-------- Exercise passage

If you thought a nearly 200-year-old minotaur in pursuit after an immortal serial killer was as weird as it could get, you’ve probably never watched American Horror Story before. It actually gets waaaaay weirder than that when Queenie lures the minotaur to the back garden and starts masturbating to tempt it to have sex with her — you know, LIKE YOU DO.

“She told me what you did to her daughter,” she says, referring to LaLaurie’s insistence that Bastien (pre-bull head) raped one of her adult children (when in fact it was the other way around). “You just wanted love. And that makes you a beast? They call me that, too. But that’s not who we are. We both deserve love like everybody else.”

Bastien, who’s already got a lady (Angela Bassett), is all, “Eh, no thanks” and then abducts her for [UNKNOWN FATE]. I, for one, think this will turn out fine.

Why she’s the baddest: Queenie has a lot of fun making LaLaurie wait on her hand and foot (+10) and you do have to admire a gal for taking her sexual awakening into her own hands (+15) even if the object of her affections is…questionable. Total points: 25

Why she’s not: Lady, just because society doesn’t value the way you look and treats you like shit does not mean that you have to have sex with a cloven-foot monster (-15). At least, find a vampire or something — they’re supernatural, DTF and have human heads. Also, how did she so quickly decide that she wanted to get freaky with the bull man? These are things need planning and she was not prepared. (-10) Total points: -25

Final Verdict: 0 points. Do not finger blast yourself in front of a minotaur, ESPECIALLY if the minotaur is already in a committed relationship.

----------------
-------- Study material

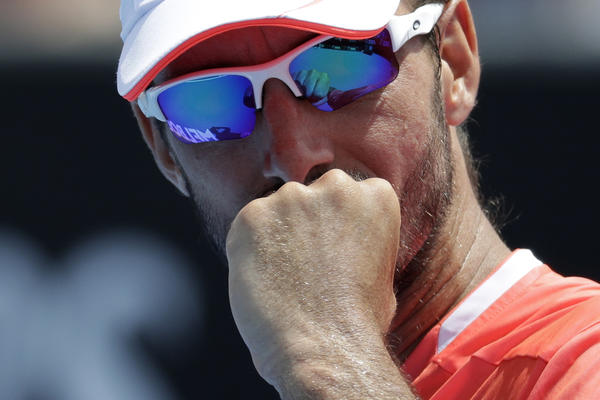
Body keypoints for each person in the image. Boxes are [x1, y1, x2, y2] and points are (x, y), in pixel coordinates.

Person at [117, 0, 600, 398]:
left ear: (454, 59)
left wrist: (326, 359)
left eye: (341, 65)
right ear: (163, 148)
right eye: (208, 101)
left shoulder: (582, 360)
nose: (292, 158)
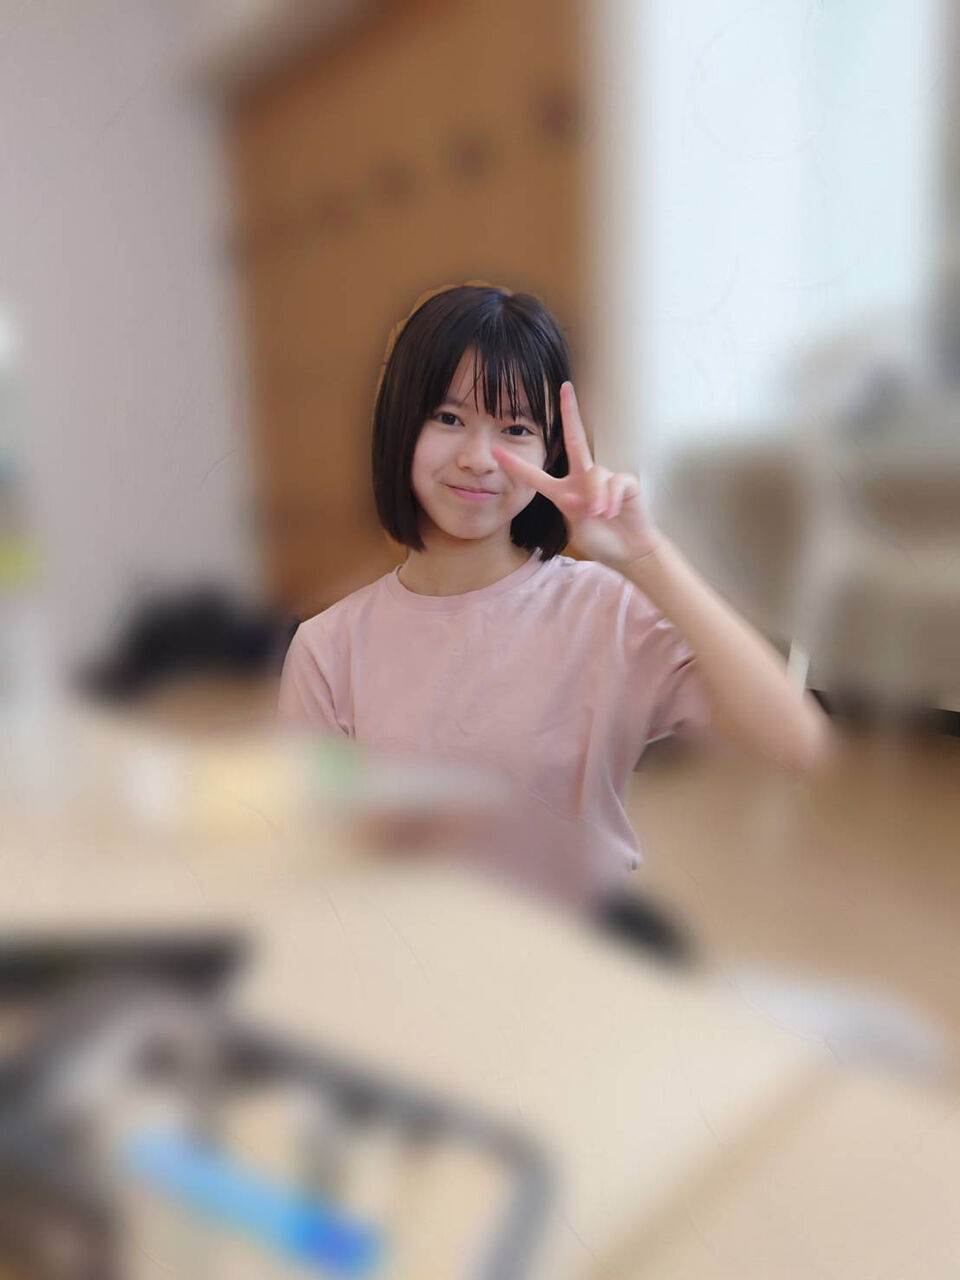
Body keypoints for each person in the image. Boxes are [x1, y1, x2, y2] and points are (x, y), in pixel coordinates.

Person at [278, 283, 831, 955]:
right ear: (401, 425)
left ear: (550, 453)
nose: (478, 457)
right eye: (449, 418)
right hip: (414, 963)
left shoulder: (603, 610)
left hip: (586, 961)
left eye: (516, 429)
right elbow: (315, 860)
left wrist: (647, 557)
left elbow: (795, 742)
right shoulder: (328, 649)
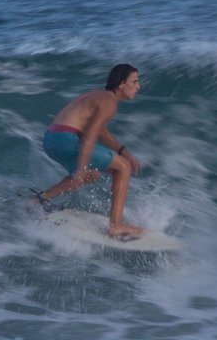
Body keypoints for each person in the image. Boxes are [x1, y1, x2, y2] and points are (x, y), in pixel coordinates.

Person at [33, 63, 145, 238]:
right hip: (66, 139)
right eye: (135, 82)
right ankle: (116, 225)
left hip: (52, 139)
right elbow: (90, 137)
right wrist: (80, 168)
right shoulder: (109, 103)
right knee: (123, 167)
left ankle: (39, 200)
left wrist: (125, 153)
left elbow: (101, 132)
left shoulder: (99, 97)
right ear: (122, 84)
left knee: (91, 175)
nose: (138, 86)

----------------

→ Exercises
[1] In the American Horror Story recap, what final point total does Queenie receive?
[2] Pick up the American Horror Story recap after its final verdict on Queenie and write the next section in the same voice.
The material has no connection to the American Horror Story recap.

→ Answers per task
[1] 0 points.

[2]
P.S. This scene was very funny:

Misty Day

Misty Day likes Stevie Nicks, guys. Did you pick up on that? Were you able to pick up on that subtle, subtle subtly yet? They only mention it every two seconds so I just want to make sure that you understood before we continued. SHE LIKES STEVIE NICKS. Got it? Good.

Why she’s the baddest: Misty healed Franken-Kyle up real nice with her magic bayou mud. (+25) She’s also totally awesome and nuts. (+25)

Why she’s not: Girlfriend is neeeeeeeedy. (-5)

Final Verdict: 45 points. The landslide WILL NOT bring her down.


Though not a witch, Kyle gets an honorable mention this week because — ugh, this poor kid. If only dying violently in a bus crash, getting stitched back together and then being painfully reanimated by teen witches was the worst thing to happen to him, but it’s actually far from it.

Thinking she’s doing the right thing, Zoe retrieves the newly reassembled/back-from-the-dead Kyle from Misty’s cabin in the woods and reunites him with his grieving mother Alicia. Initially, it’s a thrill to see Alicia get her son back, but that happiness quickly turns to dread as we realize that she has actually been sexually abusing Kyle for what is probably his whole life.

Because AHS has never shied away from showing a sexual assault, we see the mother rape her son and it’s the perfect(ly horrible) mix of repulsive and heartbreaking.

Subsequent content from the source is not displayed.